## BEGIN Items

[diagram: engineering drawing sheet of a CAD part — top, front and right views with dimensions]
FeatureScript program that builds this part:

## END Items
## BEGIN Items

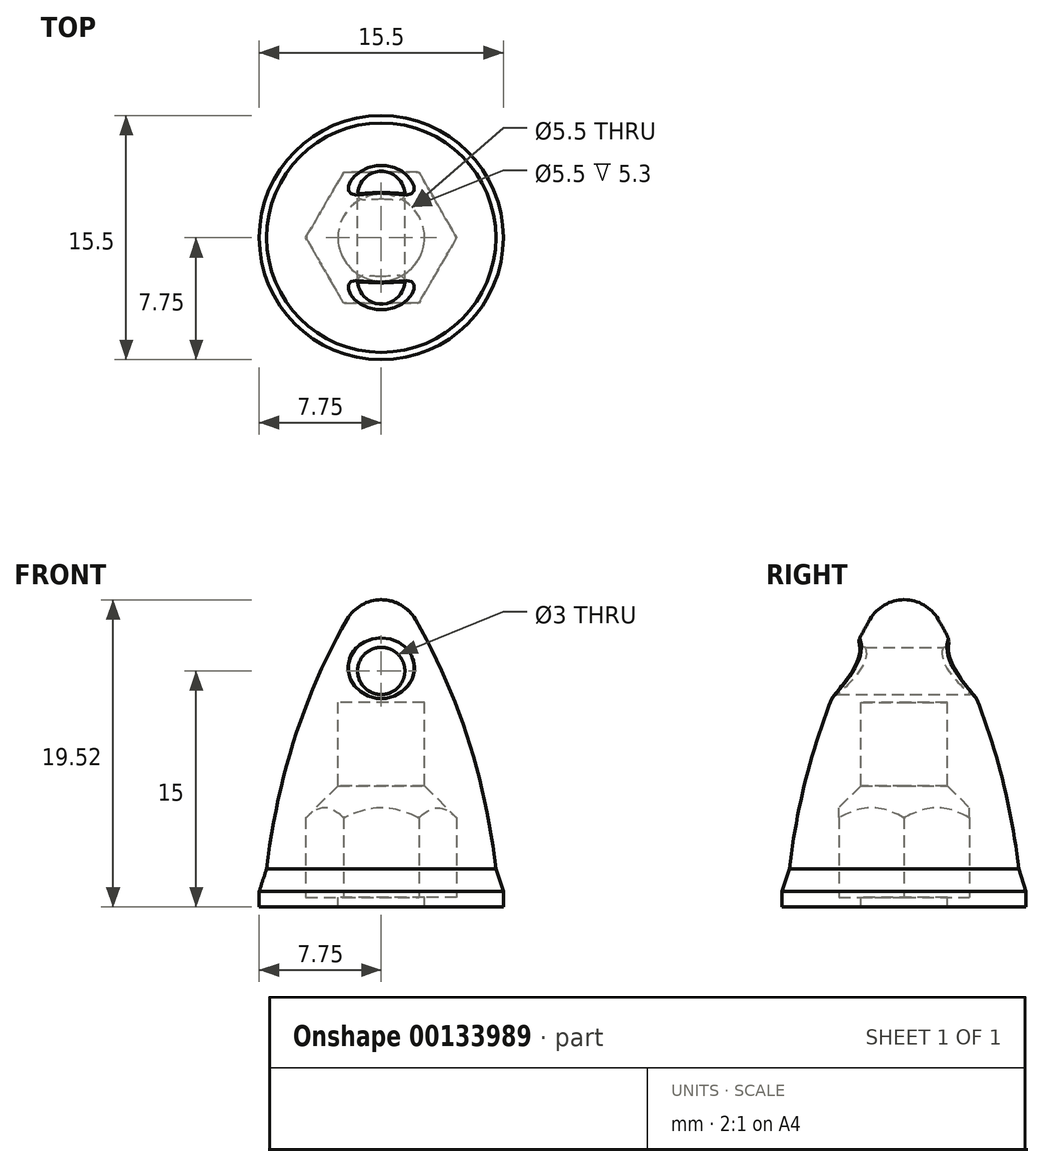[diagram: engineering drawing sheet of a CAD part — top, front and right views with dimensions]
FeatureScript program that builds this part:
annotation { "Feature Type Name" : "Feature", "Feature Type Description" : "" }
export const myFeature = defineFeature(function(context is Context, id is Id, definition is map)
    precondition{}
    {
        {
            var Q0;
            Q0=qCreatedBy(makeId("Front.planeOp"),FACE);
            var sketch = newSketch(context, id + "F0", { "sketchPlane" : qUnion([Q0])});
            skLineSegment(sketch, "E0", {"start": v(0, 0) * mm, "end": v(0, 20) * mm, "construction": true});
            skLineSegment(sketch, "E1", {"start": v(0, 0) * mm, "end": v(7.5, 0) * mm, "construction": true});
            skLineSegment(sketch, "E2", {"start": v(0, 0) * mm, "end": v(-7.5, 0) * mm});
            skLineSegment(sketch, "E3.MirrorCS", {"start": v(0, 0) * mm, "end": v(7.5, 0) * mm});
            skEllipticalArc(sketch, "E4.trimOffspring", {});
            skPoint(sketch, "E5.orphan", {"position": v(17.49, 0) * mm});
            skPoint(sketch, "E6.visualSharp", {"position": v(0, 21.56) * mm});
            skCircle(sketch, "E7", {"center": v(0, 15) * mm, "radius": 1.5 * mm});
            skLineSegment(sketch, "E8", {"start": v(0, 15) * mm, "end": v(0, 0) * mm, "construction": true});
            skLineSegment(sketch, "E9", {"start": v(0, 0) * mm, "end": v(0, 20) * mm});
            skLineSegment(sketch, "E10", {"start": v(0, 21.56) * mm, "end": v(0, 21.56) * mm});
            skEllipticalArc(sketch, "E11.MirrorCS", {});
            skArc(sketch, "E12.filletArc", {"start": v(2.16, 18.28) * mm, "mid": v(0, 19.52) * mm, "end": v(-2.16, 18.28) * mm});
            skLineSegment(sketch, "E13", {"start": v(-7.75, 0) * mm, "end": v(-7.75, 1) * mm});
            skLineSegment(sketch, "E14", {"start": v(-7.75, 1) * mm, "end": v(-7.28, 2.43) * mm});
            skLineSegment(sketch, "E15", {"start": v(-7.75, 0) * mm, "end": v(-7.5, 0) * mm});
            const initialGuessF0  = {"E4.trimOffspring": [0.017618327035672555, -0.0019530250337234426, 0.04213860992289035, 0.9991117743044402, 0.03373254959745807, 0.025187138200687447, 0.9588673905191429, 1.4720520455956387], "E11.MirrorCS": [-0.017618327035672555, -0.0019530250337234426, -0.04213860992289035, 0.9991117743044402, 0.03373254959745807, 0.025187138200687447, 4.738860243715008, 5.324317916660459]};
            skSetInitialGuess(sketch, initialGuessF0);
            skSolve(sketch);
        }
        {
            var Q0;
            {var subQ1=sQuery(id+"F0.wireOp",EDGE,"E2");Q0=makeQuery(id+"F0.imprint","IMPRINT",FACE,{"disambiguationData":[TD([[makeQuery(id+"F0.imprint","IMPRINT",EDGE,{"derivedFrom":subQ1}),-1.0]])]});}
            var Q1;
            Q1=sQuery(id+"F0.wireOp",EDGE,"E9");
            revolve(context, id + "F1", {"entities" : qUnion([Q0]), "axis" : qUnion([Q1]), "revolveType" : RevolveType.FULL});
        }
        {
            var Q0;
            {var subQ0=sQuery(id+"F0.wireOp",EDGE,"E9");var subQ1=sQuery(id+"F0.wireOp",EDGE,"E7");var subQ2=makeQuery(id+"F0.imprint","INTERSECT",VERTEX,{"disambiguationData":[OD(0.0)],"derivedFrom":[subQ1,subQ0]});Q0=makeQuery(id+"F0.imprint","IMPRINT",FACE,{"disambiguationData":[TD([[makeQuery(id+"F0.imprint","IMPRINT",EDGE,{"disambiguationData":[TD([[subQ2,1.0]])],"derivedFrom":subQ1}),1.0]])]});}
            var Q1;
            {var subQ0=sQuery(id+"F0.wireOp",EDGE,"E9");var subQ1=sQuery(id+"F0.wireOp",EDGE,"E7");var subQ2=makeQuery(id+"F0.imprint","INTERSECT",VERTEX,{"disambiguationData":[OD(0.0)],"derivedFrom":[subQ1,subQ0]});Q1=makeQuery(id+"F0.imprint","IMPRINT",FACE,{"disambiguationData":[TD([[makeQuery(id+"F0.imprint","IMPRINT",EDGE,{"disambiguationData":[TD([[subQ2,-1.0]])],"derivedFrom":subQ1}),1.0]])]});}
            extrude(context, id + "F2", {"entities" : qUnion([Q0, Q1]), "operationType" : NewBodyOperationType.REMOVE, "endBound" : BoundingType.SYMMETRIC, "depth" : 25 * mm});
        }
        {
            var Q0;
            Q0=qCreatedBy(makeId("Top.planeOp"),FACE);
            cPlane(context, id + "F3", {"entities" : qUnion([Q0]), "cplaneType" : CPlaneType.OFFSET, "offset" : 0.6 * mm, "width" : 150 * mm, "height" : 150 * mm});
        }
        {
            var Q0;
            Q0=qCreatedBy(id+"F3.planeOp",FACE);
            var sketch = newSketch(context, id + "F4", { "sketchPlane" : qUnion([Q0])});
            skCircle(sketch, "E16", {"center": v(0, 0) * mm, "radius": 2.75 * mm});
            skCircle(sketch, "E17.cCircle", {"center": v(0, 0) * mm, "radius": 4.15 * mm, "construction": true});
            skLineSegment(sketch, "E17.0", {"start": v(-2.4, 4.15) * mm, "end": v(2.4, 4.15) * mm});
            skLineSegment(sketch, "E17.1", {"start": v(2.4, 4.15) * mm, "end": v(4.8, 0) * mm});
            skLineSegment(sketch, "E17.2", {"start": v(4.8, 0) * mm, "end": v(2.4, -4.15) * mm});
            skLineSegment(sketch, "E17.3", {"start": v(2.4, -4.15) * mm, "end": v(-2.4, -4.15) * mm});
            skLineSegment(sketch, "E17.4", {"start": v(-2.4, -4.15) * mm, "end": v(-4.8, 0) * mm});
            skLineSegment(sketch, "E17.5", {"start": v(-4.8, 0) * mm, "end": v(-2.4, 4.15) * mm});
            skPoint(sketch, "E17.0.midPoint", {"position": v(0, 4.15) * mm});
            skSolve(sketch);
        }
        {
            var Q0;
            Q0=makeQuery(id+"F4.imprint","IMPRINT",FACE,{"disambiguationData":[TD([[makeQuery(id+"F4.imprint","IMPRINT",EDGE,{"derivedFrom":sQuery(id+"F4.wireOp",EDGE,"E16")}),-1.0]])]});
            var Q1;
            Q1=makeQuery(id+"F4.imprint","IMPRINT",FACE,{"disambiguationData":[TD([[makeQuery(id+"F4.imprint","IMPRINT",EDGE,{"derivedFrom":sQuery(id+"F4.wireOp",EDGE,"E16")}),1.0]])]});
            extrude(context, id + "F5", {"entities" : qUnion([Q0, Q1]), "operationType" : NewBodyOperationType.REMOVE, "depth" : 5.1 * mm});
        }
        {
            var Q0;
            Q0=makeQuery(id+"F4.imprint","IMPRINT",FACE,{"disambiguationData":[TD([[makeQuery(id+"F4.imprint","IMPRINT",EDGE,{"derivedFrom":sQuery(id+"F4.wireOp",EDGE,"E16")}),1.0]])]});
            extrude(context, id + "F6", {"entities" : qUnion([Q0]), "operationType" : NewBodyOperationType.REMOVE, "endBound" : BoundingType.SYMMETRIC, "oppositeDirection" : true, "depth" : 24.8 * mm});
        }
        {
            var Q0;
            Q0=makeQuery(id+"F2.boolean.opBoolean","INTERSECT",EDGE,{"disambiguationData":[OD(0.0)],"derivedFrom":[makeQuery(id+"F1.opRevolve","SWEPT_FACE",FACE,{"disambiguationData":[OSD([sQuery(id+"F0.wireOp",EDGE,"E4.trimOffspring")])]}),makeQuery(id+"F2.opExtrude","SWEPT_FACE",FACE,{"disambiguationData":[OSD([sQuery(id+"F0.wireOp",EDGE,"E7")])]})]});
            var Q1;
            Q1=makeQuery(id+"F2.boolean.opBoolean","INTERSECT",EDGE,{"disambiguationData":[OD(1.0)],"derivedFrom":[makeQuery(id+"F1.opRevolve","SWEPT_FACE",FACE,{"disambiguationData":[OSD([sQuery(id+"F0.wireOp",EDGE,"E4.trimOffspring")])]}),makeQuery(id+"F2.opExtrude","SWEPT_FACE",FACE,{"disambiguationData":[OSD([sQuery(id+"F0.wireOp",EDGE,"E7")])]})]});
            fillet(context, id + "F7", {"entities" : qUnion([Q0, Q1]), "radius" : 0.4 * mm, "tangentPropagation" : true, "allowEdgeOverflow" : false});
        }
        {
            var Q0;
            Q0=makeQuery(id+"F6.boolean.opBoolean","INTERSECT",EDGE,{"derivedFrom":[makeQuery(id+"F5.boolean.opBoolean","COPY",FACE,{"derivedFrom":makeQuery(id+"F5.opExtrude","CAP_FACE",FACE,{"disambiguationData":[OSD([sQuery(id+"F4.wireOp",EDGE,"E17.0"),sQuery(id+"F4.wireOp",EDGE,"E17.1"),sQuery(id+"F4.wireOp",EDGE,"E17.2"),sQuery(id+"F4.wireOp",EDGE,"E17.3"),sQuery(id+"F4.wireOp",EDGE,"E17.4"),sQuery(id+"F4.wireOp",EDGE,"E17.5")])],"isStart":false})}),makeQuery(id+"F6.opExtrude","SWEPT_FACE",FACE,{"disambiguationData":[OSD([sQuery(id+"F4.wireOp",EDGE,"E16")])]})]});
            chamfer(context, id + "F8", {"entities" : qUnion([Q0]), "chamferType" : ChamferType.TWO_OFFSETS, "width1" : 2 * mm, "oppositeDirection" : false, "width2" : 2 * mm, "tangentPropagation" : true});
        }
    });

## END Items
## BEGIN Items

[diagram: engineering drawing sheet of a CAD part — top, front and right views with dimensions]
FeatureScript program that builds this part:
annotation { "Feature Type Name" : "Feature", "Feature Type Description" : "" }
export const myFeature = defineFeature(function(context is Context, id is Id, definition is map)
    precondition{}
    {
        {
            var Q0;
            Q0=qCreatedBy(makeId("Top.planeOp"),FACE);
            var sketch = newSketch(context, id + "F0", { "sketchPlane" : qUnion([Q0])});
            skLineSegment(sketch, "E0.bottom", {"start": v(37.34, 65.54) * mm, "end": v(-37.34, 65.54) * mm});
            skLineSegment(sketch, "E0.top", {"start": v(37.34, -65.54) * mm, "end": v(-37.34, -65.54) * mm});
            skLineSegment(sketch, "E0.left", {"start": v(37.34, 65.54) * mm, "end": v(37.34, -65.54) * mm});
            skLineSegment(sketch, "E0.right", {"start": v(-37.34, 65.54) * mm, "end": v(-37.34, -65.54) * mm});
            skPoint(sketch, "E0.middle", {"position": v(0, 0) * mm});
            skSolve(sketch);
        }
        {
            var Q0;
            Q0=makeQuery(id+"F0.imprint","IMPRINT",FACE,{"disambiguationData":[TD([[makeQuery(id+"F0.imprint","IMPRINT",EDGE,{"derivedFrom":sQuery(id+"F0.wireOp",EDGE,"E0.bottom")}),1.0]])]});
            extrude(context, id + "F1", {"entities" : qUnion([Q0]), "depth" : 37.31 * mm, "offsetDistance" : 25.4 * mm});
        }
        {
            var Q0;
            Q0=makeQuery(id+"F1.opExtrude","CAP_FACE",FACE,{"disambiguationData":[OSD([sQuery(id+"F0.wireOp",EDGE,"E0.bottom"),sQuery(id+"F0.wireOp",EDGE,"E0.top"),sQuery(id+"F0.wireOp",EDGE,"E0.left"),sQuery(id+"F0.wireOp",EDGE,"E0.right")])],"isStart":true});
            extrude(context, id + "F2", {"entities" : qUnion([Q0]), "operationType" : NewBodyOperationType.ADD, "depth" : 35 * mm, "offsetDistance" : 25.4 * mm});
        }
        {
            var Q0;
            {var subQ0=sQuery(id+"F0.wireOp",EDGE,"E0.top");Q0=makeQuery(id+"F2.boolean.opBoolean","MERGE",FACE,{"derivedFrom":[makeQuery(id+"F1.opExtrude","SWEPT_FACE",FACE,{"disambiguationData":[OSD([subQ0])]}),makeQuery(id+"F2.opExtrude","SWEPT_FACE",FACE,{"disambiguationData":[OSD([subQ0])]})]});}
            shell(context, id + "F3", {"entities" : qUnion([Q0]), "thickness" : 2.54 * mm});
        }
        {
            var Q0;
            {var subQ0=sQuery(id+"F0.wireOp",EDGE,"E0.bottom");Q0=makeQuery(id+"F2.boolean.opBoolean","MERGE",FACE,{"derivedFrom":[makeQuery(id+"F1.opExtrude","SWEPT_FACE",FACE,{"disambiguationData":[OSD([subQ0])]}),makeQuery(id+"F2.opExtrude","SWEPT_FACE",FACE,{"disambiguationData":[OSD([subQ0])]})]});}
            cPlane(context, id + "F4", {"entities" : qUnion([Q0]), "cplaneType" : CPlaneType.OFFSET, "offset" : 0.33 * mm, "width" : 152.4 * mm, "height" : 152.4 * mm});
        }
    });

## END Items

● Direction
Collect every line in the items above that contains the string "radius", copying each such line in full. Treat the match as case-sensitive.

● Answer below
            skCircle(sketch, "E7", {"center": v(0, 15) * mm, "radius": 1.5 * mm});
            skCircle(sketch, "E16", {"center": v(0, 0) * mm, "radius": 2.75 * mm});
            skCircle(sketch, "E17.cCircle", {"center": v(0, 0) * mm, "radius": 4.15 * mm, "construction": true});
            fillet(context, id + "F7", {"entities" : qUnion([Q0, Q1]), "radius" : 0.4 * mm, "tangentPropagation" : true, "allowEdgeOverflow" : false});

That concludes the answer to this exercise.